## What this task involves
Turn every line of the records below into a JSON array of strings, one string per line, with blank lines skipped. Omit the picture lines.

____________________

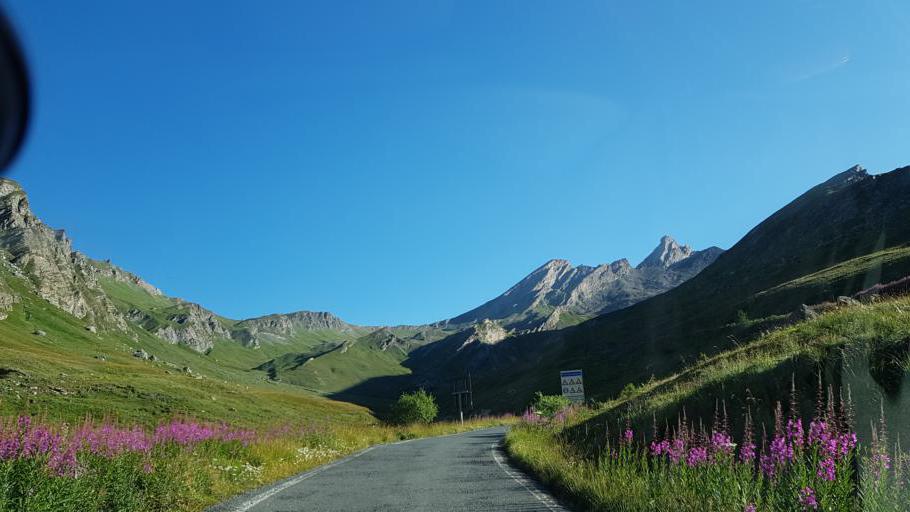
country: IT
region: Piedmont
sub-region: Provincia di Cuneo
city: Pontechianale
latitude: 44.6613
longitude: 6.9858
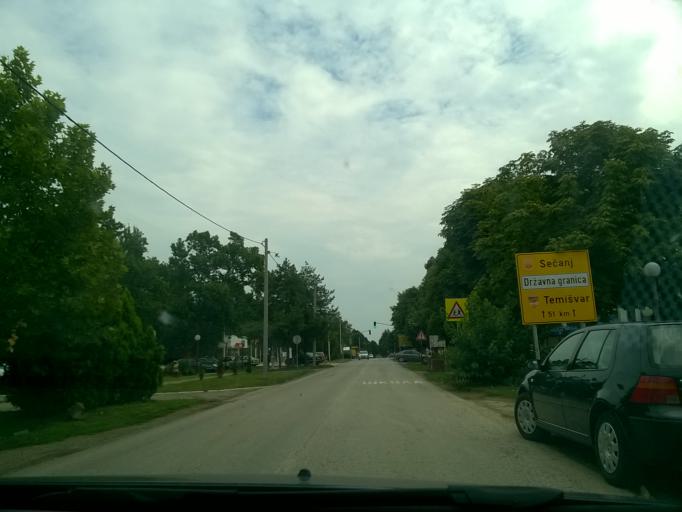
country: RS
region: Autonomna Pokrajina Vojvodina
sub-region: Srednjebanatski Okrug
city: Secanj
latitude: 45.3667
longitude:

____________________

## Completed task
[
  "country: IT",
  "region: Piedmont",
  "sub-region: Provincia di Cuneo",
  "city: Pontechianale",
  "latitude: 44.6613",
  "longitude: 6.9858",
  "country: RS",
  "region: Autonomna Pokrajina Vojvodina",
  "sub-region: Srednjebanatski Okrug",
  "city: Secanj",
  "latitude: 45.3667",
  "longitude:"
]